Testo dell'esercizio:
A pochi giorni dal suo insediamento si presentò pubblicamente ripetendo ogni volta che ha potuto farlo una sua precisa convinzione, “Matteo Messina Denaro non è il primo dei problemi”. Non erano ancora arrivati i giorni delle operazioni antimafia che hanno dimostrato come a Castelvetrano era viva e vitale un clan fatto anche di insospettabili, al servizio del boss. La pensa ancora in questo modo? E pensa che il procuratore Paolo Borsellino le avrebbe detto bravo per queste sue dichiarazioni?

Sempre nel corso della sua amministrazione, pochi mesi dopo l’insediamento, l’organizzazione Libera le chiese di consegnare la cittadinanza onoraria al prefetto Fulvio Sodano, all’epoca ancora in vita, ritenendo che l’azione di quel prefetto non si è discostata molto dall’impegno profuso da altri servitori dello Stato come il prefetto Antonio Manganelli, Capo della Polizia, insignito della cittadinanza onoraria poco tempo prima di una prematura morte e al quale si è anche dedicata una strada (poco importa se è una strada senza uscita e che di colpo fatti pochi metri si interrompe in piena campagna). Lei disse di no a quella richiesta di Libera perpetuando il passa parola di chi a Trapani ha visto quel prefetto come fumo negli occhi, e cioè che quella cittadinanza onoraria sarebbe stata usata politicamente.

Dati forniti:

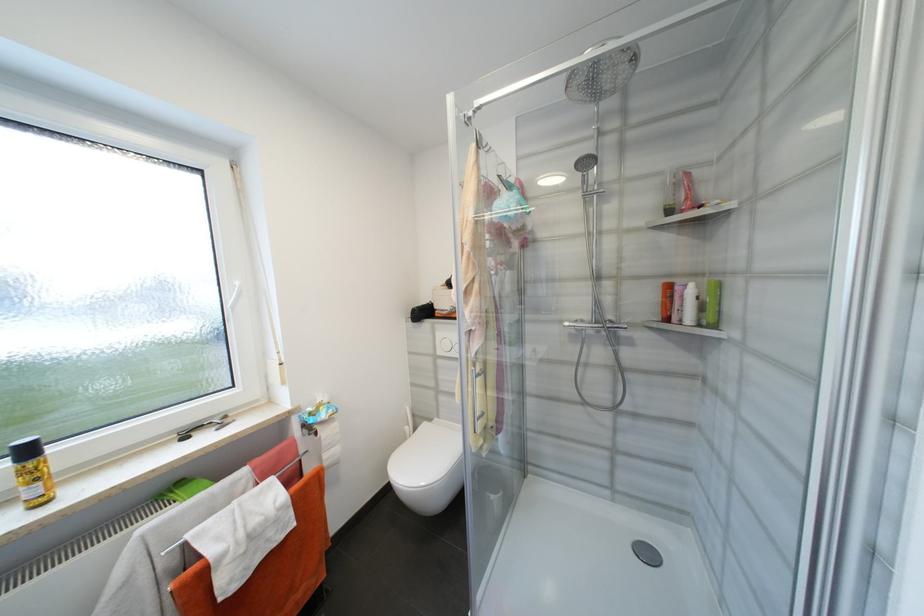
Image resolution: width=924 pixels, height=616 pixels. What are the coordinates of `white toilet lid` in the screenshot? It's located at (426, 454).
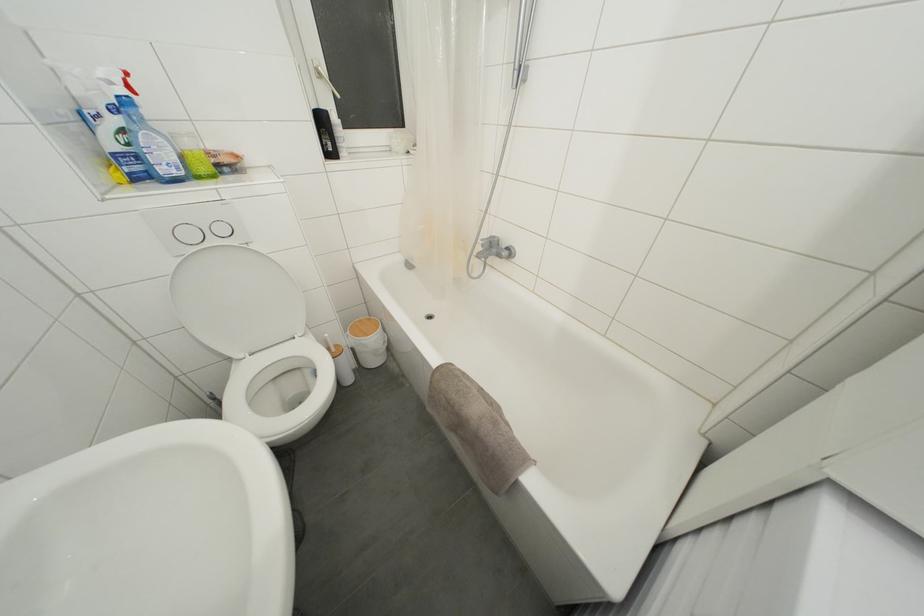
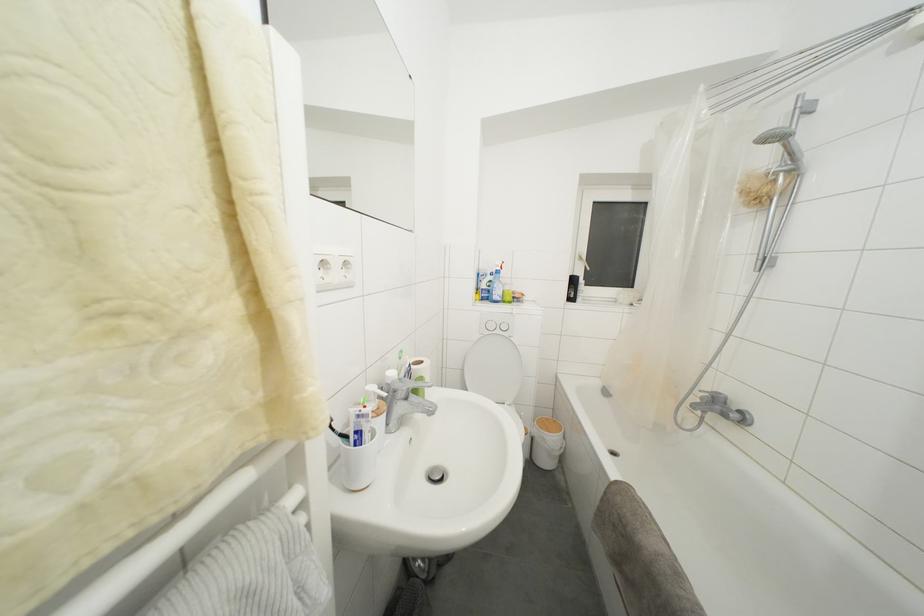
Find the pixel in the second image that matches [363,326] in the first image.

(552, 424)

Compito da svolgere: Per favore, elenca tutte le persone che il testo dell'esercizio indica con nome e cognome, nell'ordine in cui compaiono.

Compito svolto: Matteo Messina Denaro, Paolo Borsellino, Fulvio Sodano, Antonio Manganelli